Fredric Baur, the man who invented the tubular can that packages Pringles potato chips, died May 4, 2008, at the age of 89. Yesterday it was announced that he has had some of his ashes put into a Pringles can which was put into his coffin.

Baur was an organic chemist and food storage technician who specialized in research and development and quality control for Cincinnati-based Procter & Gamble Co. A patent for the can was granted in 1970, according to P&G archivist Ed Rider.

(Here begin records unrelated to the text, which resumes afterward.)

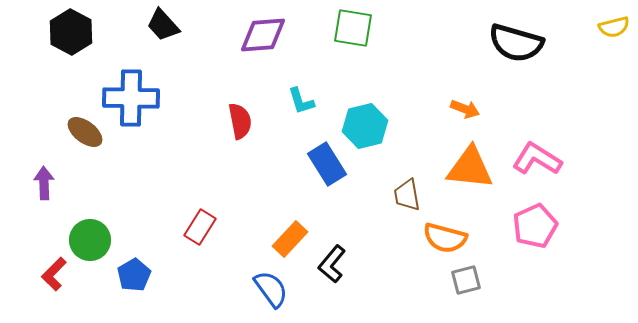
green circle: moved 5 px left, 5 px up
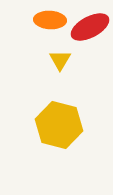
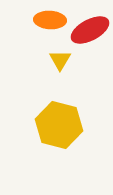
red ellipse: moved 3 px down
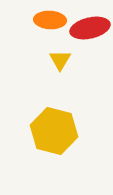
red ellipse: moved 2 px up; rotated 15 degrees clockwise
yellow hexagon: moved 5 px left, 6 px down
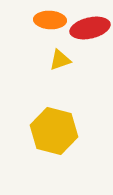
yellow triangle: rotated 40 degrees clockwise
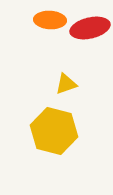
yellow triangle: moved 6 px right, 24 px down
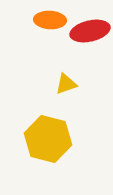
red ellipse: moved 3 px down
yellow hexagon: moved 6 px left, 8 px down
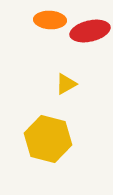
yellow triangle: rotated 10 degrees counterclockwise
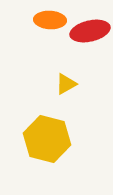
yellow hexagon: moved 1 px left
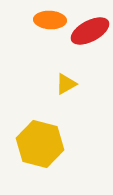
red ellipse: rotated 15 degrees counterclockwise
yellow hexagon: moved 7 px left, 5 px down
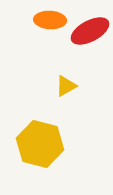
yellow triangle: moved 2 px down
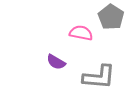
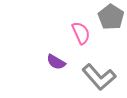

Pringles have always been my favorite potato chips. I’ve always felt their flavoring was superior to other chips – from the Original Salted, to Sour Cream and Onion, to Cheez Ums. But I know what attracted me to them originally was their unique presentation, not only the can, which seemed so classy compared to regular potato chip bags, but the uniformity and aesthetics of the chips.

Pringles are the ultimate combination of quality, presentation, and branding. Those are the keys to success when producing and selling any product which can seem generic and commoditized, whether it be a food, computer, or machined part. In the world’s capitalist economy fueled by consumer choice, the only way to succeed in business is to use Procter & Gamble’s Pringles model. Yes – price also plays a huge part in competition, but the companies which truly dominate the world always strive for excellence – to produce their own Pringles.